Alla fine del secolo scorso, Alexandra David-Néel, Lama Anagarica Govinda e il Prof. Tucci, esplorarono i tesori della cultura e della saggezza buddista tibetana. I media trattarono un gran numero di queste scoperte ed esperienze. Questo generò interesse per la Medicina Tibetana. La Dott.ssa Elizabeth Finckh di Hamburg (Germania) studiò la Medicina Tibetana a Dharamsala, in India nel 1960 e scrisse numerosi libri sull’argomento. In India, il Dr.Lokesh Chandra e il Dr.Baghwan Dash fecero ricerche sulla Medicina Indo-Tibetana e pubblicarono molti lavori. Alla fine del secolo scorso, le opere furono scritte e pubblicate nelle più importanti lingue europee. L’interesse per la Medicina, la Cultura Tibetana e per il Buddismo, si diffuse in Occidente. Oggi in molti paesi europei e negli U.S.A, sono stati fondati centri ed istituti privati di Medicina Tibetana destinati al suo insegnamento. Spesso vengono invitati medici tibetani e promosse ricerche sull’argomento per migliorare la comprensione di questa antica cultura. I medici occidentali hanno capito che l’essenza della Medicina Tibetana può aiutare tutti i popoli compresi quelli dei paesi scientificamente e tecnologicamente sviluppati. La Medicina Tibetana può dare un suo contributo, – sia nel campo della farmacologia e della patologia, che in quello psico-spirituale -.

La situazione della Medicina Tibetana nel XXI° secolo
Il vento della Medicina Tibetana soffia verso l’Occidente alla ricerca di una nuova casa. La terra fertile dell’Occidente accoglie il vento freddo e secco della Montagna delle Nevi di Shambala, che porta il Buddismo e la Medicina Tibetana con il suo approccio tradizionale del corpo, della mente e dell’energia. D’altra parte, il popolo tibetano ha la responsabilità di preservare e trasmettere questi concetti e questa pratica, ovunque. É di fondamentale importanza mantenere la tradizione nonché l’identità della medicina del corpo e della mente. Per questo motivo, la Medicina Tibetana per essere riconosciuta utile all’umanità, deve essere capita dal mondo scientifico. Molti tibetani credono che Budda insegnò la Medicina Tibetana e non vedono la necessità di sottoporre questi concetti ad una ricerca scientifica, altri non sono contrari alla sperimentazione scientifica sulla Medicina Tibetana. Questo scopo potrebbe essere raggiunto mediante la creazione di un istituto che diventerebbe il “punto d’incontro” tra la medicina moderna e le antiche tradizioni mediche.

È essenziale per la Medicina Tibetana, essere riconosciuta in Occidente alla pari delle altre Medicine dette alternative o complementari. Questo sistema medico tradizionale non appartiene soltanto al popolo tibetano, ma è una preziosa parte del patrimonio del mondo, che deve essere preservata per il beneficio delle generazioni future.

L’attuale posizione legale della Medicina Tibetana in Occidente

La Medicina Tibetana sta guadagnando stima e sostegno nei paesi dell’Europa Orientale, mentre nella parte Occidentale desta soltanto curiosità.
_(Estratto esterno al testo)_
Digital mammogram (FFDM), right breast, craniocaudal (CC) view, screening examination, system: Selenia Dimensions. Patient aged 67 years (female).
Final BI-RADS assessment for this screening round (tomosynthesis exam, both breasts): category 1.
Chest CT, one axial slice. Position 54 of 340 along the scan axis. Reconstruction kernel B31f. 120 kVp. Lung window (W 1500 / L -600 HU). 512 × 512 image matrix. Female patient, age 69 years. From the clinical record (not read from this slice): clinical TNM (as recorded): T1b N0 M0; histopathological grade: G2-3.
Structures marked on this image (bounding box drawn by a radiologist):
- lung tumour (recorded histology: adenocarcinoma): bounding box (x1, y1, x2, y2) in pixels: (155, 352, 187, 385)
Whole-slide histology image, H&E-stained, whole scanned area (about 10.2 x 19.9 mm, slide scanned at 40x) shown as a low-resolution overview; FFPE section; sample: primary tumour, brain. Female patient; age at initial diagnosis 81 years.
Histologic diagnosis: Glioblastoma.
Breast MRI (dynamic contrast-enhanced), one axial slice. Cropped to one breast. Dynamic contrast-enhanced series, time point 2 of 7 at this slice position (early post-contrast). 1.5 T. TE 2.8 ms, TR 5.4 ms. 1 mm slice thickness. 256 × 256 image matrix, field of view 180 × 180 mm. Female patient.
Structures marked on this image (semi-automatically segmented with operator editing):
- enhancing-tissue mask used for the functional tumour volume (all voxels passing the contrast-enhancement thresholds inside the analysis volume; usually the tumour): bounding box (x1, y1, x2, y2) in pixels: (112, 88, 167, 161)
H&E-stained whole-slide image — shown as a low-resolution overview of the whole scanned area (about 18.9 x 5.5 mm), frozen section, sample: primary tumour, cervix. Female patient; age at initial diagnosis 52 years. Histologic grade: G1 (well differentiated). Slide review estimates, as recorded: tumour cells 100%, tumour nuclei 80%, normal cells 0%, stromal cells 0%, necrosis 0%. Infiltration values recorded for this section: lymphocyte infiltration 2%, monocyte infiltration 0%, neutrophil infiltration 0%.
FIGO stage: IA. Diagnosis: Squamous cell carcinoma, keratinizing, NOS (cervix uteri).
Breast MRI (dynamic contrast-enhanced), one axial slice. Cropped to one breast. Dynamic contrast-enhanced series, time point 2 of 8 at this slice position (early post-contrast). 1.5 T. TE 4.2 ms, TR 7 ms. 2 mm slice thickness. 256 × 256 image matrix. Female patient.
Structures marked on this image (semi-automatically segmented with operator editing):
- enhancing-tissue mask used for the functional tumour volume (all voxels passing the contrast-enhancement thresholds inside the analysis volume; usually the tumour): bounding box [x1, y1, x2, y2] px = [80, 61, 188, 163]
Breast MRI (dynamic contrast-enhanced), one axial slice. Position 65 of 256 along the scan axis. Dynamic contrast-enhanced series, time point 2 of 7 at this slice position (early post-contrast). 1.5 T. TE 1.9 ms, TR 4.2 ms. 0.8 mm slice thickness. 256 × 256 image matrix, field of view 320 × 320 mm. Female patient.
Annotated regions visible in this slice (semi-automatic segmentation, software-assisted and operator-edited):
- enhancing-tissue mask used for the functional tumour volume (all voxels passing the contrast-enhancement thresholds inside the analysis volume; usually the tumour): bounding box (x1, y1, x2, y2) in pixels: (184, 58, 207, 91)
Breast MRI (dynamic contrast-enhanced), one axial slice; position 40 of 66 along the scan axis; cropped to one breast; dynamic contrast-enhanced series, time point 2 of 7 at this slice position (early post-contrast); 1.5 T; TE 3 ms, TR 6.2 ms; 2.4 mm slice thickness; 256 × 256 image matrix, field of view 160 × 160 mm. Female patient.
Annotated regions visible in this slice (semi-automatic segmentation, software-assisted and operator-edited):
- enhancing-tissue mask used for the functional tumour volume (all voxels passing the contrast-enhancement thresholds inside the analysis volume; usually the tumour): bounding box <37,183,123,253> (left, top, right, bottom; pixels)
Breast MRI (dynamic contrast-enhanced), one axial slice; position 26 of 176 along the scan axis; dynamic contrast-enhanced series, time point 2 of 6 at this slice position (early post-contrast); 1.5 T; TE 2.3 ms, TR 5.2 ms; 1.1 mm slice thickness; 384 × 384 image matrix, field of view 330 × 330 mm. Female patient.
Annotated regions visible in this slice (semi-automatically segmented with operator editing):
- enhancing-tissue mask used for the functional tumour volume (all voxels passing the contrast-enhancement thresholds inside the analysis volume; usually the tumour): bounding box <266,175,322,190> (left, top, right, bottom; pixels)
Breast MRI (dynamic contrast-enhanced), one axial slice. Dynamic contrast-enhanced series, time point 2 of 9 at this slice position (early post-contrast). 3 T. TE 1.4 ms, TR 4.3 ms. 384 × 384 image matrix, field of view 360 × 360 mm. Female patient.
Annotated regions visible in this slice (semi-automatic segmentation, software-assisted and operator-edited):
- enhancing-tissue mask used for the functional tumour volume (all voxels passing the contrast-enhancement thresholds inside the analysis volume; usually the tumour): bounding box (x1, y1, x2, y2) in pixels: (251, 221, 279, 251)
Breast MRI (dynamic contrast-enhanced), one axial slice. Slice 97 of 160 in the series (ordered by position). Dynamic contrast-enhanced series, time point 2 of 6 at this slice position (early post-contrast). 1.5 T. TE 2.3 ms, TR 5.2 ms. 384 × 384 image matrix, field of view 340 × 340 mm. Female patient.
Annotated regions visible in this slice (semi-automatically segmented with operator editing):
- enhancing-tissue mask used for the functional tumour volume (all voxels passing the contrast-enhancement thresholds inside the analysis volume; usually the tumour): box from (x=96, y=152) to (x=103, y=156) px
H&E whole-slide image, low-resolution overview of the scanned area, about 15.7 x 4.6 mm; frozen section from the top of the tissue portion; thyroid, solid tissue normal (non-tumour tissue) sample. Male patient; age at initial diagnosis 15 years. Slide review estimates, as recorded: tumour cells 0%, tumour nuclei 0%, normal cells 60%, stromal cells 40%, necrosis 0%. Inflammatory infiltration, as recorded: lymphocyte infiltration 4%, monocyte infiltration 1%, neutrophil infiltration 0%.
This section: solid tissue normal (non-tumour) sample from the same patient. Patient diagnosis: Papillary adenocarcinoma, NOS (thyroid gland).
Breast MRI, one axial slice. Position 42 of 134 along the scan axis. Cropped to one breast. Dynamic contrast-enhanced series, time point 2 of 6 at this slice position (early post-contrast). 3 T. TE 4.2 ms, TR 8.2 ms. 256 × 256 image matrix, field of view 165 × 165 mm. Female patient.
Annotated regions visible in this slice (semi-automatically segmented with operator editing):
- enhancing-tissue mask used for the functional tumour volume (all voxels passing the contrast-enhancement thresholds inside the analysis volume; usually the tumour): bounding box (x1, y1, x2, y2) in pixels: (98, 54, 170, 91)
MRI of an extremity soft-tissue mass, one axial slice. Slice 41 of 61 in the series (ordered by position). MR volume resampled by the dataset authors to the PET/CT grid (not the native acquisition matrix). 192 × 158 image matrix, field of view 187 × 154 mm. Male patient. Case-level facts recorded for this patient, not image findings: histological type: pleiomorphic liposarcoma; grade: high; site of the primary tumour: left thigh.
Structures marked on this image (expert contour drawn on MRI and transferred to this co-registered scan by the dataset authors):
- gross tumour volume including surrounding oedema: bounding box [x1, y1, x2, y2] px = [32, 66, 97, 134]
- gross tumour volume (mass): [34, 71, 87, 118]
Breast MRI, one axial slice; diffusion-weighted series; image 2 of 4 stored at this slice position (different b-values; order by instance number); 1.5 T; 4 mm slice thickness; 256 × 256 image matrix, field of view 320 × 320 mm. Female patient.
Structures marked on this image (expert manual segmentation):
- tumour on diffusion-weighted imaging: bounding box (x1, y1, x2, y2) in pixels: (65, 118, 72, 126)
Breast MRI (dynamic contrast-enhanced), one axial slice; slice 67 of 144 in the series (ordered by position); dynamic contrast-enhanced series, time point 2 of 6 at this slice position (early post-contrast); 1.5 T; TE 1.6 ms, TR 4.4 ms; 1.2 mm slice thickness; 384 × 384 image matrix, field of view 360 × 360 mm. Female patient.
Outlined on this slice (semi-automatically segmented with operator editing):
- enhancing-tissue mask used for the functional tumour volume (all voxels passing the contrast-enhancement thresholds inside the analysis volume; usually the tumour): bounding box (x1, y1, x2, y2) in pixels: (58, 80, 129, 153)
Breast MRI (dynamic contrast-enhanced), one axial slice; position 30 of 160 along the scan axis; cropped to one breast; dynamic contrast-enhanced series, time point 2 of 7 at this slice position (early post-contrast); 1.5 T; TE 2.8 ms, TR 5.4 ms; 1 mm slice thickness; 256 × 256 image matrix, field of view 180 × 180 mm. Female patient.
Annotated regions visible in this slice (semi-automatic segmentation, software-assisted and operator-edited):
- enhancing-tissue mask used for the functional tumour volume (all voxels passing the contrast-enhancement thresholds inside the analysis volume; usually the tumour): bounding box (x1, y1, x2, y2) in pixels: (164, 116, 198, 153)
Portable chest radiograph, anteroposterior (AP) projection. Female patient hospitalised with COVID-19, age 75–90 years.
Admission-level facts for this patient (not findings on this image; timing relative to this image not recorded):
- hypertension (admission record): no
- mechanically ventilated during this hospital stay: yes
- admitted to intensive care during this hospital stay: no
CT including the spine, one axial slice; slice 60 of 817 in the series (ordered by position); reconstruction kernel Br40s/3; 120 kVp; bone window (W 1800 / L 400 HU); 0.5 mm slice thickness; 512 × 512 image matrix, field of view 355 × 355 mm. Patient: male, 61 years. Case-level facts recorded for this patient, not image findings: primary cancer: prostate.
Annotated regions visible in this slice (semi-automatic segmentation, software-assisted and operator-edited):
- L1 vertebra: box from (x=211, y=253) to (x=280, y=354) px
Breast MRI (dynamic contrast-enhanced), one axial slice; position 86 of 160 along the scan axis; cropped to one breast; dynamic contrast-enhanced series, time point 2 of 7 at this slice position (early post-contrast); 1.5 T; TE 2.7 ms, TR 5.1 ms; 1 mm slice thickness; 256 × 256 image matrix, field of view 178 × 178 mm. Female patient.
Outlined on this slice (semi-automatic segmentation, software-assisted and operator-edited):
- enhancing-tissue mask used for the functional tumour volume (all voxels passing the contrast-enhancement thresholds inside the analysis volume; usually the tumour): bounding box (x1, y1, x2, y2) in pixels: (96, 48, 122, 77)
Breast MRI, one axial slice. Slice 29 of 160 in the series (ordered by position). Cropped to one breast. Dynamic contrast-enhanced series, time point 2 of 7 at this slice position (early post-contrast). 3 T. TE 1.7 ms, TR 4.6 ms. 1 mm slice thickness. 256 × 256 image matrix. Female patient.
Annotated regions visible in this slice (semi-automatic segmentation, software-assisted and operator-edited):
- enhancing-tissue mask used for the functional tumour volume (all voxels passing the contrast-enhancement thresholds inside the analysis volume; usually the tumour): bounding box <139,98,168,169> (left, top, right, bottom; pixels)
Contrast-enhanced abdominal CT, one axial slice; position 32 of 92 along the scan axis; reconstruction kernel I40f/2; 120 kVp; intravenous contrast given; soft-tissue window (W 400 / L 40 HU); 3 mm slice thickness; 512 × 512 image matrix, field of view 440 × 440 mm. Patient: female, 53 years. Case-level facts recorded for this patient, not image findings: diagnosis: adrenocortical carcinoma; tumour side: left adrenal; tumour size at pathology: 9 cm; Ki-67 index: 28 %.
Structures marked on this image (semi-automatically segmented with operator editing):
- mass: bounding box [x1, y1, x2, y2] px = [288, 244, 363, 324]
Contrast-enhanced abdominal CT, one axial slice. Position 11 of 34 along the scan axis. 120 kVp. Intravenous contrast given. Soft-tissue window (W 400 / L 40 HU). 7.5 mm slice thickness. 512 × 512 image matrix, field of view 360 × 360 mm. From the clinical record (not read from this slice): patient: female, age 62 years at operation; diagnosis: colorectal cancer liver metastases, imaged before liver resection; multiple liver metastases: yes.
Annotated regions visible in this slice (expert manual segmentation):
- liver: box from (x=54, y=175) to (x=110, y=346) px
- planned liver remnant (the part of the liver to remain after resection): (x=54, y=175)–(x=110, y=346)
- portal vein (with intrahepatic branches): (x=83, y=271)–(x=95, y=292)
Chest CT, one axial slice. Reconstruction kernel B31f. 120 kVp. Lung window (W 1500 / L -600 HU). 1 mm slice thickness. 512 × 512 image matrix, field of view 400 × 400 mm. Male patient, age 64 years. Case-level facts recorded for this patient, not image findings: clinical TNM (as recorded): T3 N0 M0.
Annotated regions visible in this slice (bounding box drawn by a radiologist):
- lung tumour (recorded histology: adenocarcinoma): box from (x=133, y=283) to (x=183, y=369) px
Tuttora non è accettata, in quanto nessuno si è mai impegnato per il suo riconoscimento. Tuttavia, l’Istituto New Yuthok for Tibetan Medicine di Milano si è appellato al Parlamento Italiano con l’intento di far riconoscere questa scienza allo stesso livello delle altre Medicine Naturali. Nel 2003 il Prof.Pasang Yonten Arya (Tendi Sherpa) fece un intervento presso il Parlamento Europeo di Strasburgo e si appellò al dipartimento delle Medicine Naturali, chiedendo di preservare e riconoscere pienamente la Medicina Tibetana in Europa (foto soprastante).
Il Dr. Tamdin Sithar Bradely (segretario dei medici tibetani in Europa) sta attualmente lavorando per il futuro della Medicina Tibetana all’interno dell’associazione “The European Association for Tibetan Medicine”.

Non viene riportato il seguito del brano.